Why the drugs should work: A deep cellular atlas reveals a mechanistic overlap between Parkinson’s disease and Type 2 Diabetes

Parkinson’s disease (PD) is a complex neurodegenerative disorder marked by selective neuronal loss. Here, we integrate deep, full-length single-nuclei sequencing of the human substantia nigra across PD stages with genome-wide association studies to uncover genetic and cellular interactions driving neurodegeneration. We find that PD genetic risk converges in AGTR1+ dopaminergic neurons and perineuronal satellite oligodendrocytes (psODCs), both reduced in PD, alongside oligodendrocyte precursor cells (OPCs) that exhibit altered isoform usage within OPC-psODCs differentiation. These cell subtypes form a genetic risk-enriched network of interactions, lost early in disease progression. We identify AGTR1+ neurons as a metabolically stressed state, not a distinct cell type, exhibiting renin-angiotensin system (RAS) and MAPK activation, oxidative stress, and mitochondrial dysfunction.

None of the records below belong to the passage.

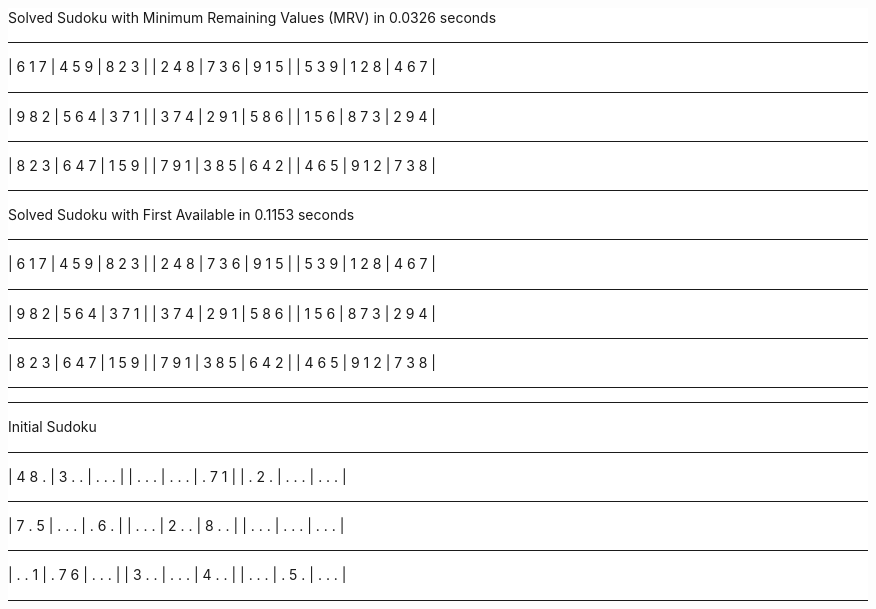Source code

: Solved Sudoku with Minimum Remaining Values (MRV) in 0.0326 seconds
- - - - - - - - - - - - - 
| 6 1 7 | 4 5 9 | 8 2 3 | 
| 2 4 8 | 7 3 6 | 9 1 5 | 
| 5 3 9 | 1 2 8 | 4 6 7 | 
- - - - - - - - - - - - - 
| 9 8 2 | 5 6 4 | 3 7 1 | 
| 3 7 4 | 2 9 1 | 5 8 6 | 
| 1 5 6 | 8 7 3 | 2 9 4 | 
- - - - - - - - - - - - - 
| 8 2 3 | 6 4 7 | 1 5 9 | 
| 7 9 1 | 3 8 5 | 6 4 2 | 
| 4 6 5 | 9 1 2 | 7 3 8 | 
- - - - - - - - - - - - - 

Solved Sudoku with First Available in 0.1153 seconds
- - - - - - - - - - - - - 
| 6 1 7 | 4 5 9 | 8 2 3 | 
| 2 4 8 | 7 3 6 | 9 1 5 | 
| 5 3 9 | 1 2 8 | 4 6 7 | 
- - - - - - - - - - - - - 
| 9 8 2 | 5 6 4 | 3 7 1 | 
| 3 7 4 | 2 9 1 | 5 8 6 | 
| 1 5 6 | 8 7 3 | 2 9 4 | 
- - - - - - - - - - - - - 
| 8 2 3 | 6 4 7 | 1 5 9 | 
| 7 9 1 | 3 8 5 | 6 4 2 | 
| 4 6 5 | 9 1 2 | 7 3 8 | 
- - - - - - - - - - - - - 

----------------------------------------------------------------------------------------
Initial Sudoku
- - - - - - - - - - - - - 
| 4 8 . | 3 . . | . . . | 
| . . . | . . . | . 7 1 | 
| . 2 . | . . . | . . . | 
- - - - - - - - - - - - - 
| 7 . 5 | . . . | . 6 . | 
| . . . | 2 . . | 8 . . | 
| . . . | . . . | . . . | 
- - - - - - - - - - - - - 
| . . 1 | . 7 6 | . . . | 
| 3 . . | . . . | 4 . . | 
| . . . | . 5 . | . . . | 
- - - - - - - - - - - - - 
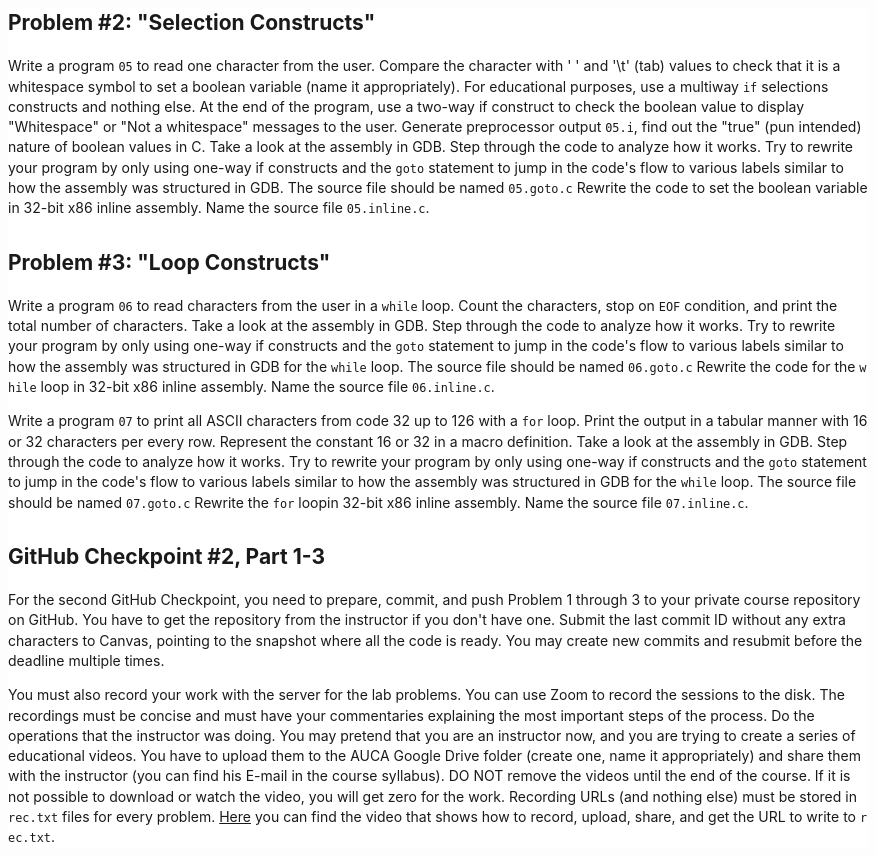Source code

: ## Problem #2: "Selection Constructs"

Write a program `05` to read one character from the user. Compare the character
with ' ' and '\t' (tab) values to check that it is a whitespace symbol to set a
boolean variable (name it appropriately). For educational purposes, use a
multiway `if` selections constructs and nothing else. At the end of the
program, use a two-way if construct to check the boolean value to display
"Whitespace" or "Not a whitespace" messages to the user. Generate preprocessor
output `05.i`, find out the "true" (pun intended) nature of boolean values in C.
Take a look at the assembly in GDB. Step through the code to analyze how it works.
Try to rewrite your program by only using one-way if constructs and the `goto`
statement to jump in the code's flow to various labels similar to how the
assembly was structured in GDB. The source file should be named `05.goto.c`
Rewrite the code to set the boolean variable in 32-bit x86 inline assembly. Name
the source file `05.inline.c`.

## Problem #3: "Loop Constructs"

Write a program `06` to read characters from the user in a `while` loop. Count
the characters, stop on `EOF` condition, and print the total number of
characters. Take a look at the assembly in GDB. Step through the code to analyze
how it works. Try to rewrite your program by only using one-way if constructs
and the `goto` statement to jump in the code's flow to various labels similar to
how the assembly was structured in GDB for the `while` loop. The source file
should be named `06.goto.c` Rewrite the code for the `while` loop in 32-bit x86
inline assembly. Name the source file `06.inline.c`.

Write a program `07` to print all ASCII characters from code 32 up to 126 with
a `for` loop. Print the output in a tabular manner with 16 or 32 characters per
every row. Represent the constant 16 or 32 in a macro definition. Take a look at
the assembly in GDB. Step through the code to analyze how it works. Try to
rewrite your program by only using one-way if constructs and the `goto` statement
to jump in the code's flow to various labels similar to how the assembly was
structured in GDB for the `while` loop. The source file should be named
`07.goto.c` Rewrite the `for` loopin 32-bit x86 inline assembly. Name the source
file `07.inline.c`.

## GitHub Checkpoint #2, Part 1-3

For the second GitHub Checkpoint, you need to prepare, commit, and push Problem
1 through 3 to your private course repository on GitHub. You have to get the
repository from the instructor if you don't have one. Submit the last commit ID
without any extra characters to Canvas, pointing to the snapshot where all the
code is ready. You may create new commits and resubmit before the deadline
multiple times.

You must also record your work with the server for the lab problems. You can use
Zoom to record the sessions to the disk. The recordings must be concise and must
have your commentaries explaining the most important steps of the process. Do
the operations that the instructor was doing. You may pretend that you are an
instructor now, and you are trying to create a series of educational videos. You
have to upload them to the AUCA Google Drive folder (create one, name it
appropriately) and share them with the instructor (you can find his E-mail in
the course syllabus). DO NOT remove the videos until the end of the course. If
it is not possible to download or watch the video, you will get zero for the
work. Recording URLs (and nothing else) must be stored in `rec.txt` files for
every problem. [Here](https://drive.google.com/file/d/1Q_jFnOCQbJGYS1Ky8rfQ-F389PVioOYV)
you can find the video that shows how to record, upload, share, and get the URL
to write to `rec.txt`.

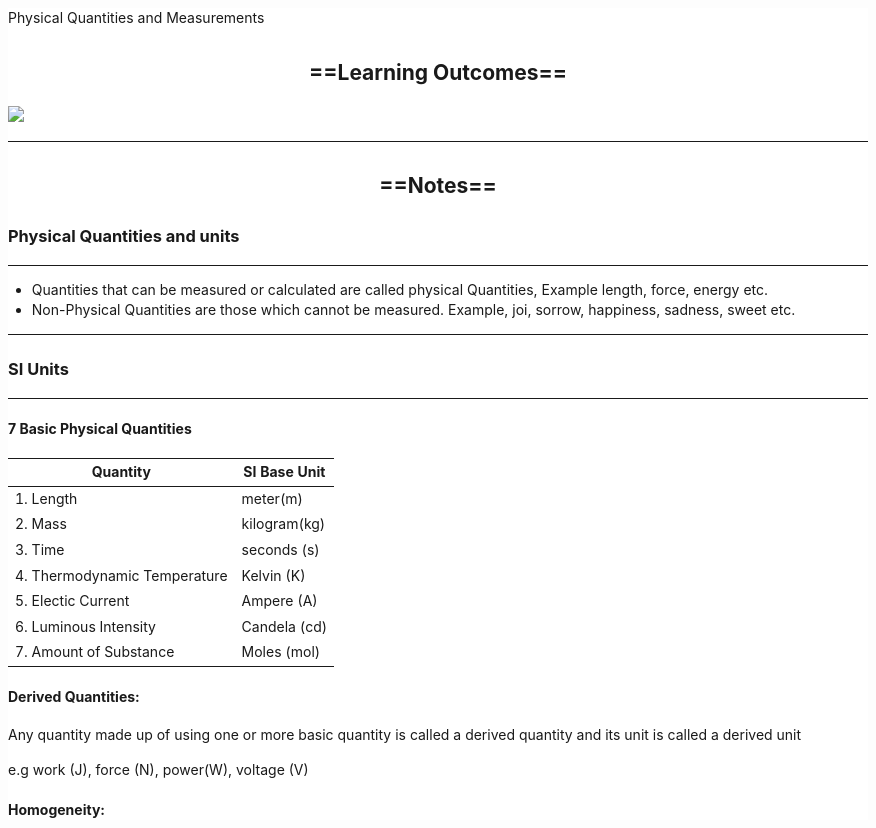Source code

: 
Physical Quantities and Measurements



## <center> ==Learning Outcomes== </center>
![](a11ea6ff538248e5b6269c598a200173.png)

---

## <center> ==Notes== </center>
### Physical Quantities and units

---

- Quantities that can be measured or calculated are called physical Quantities, Example length, force, energy etc.
- Non-Physical Quantities are those which cannot be measured. Example, joi, sorrow, happiness, sadness, sweet etc.

---

### SI Units
---

#### 7 Basic Physical Quantities

| Quantity                     | SI Base Unit |
| ---------------------------- | ------------ |
| 1. Length                    | meter(m)     |
| 2. Mass                      | kilogram(kg) |
| 3. Time                      | seconds (s)  |
| 4. Thermodynamic Temperature | Kelvin (K)   |
| 5. Electic Current           | Ampere (A)   |
| 6. Luminous Intensity        | Candela (cd) |
| 7. Amount of Substance       | Moles (mol)  |

#### Derived Quantities:


Any quantity made up of using one or more basic quantity is called a derived quantity and its unit is called a derived unit

e.g work (J), force (N), power(W), voltage (V)



#### Homogeneity:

A GWAS of coincident PD and type 2 diabetes (T2D) identifies significant loci in AGTR1 and TCF7L2, establishing a mechanistic explanation for their comorbidity, while AGTR1+ neurons appear directly targeted by RAS and T2D therapeutics providing the missing mechanistic explanation for their repurposing to PD.

SPEAKER BIOGRAPHY

After obtaining his PhD from the European Bioinformatics Institute and Cambridge University, Caleb joined Oxford University contributing to almost all of the major large-scale genome projects. The group he established in Oxford in 2011 gained insights into complex neurological disorders using functional, integrative and network genomics, combined with statistical genetics and iPSC modelling. In 2018, he joined the UK Dementia Research Institute where his programme generates and interprets large-scale molecular data sets from human tissue in order to identify genes and processes that contribute to many complex neurodegenerative disorders, and then validates findings within iPSC models. Within the UK-DRI, he was appointed as the national Director of Informatics with a mission to democratise and integrate data to empower researchers within the UK Dementia Research Institute and beyond.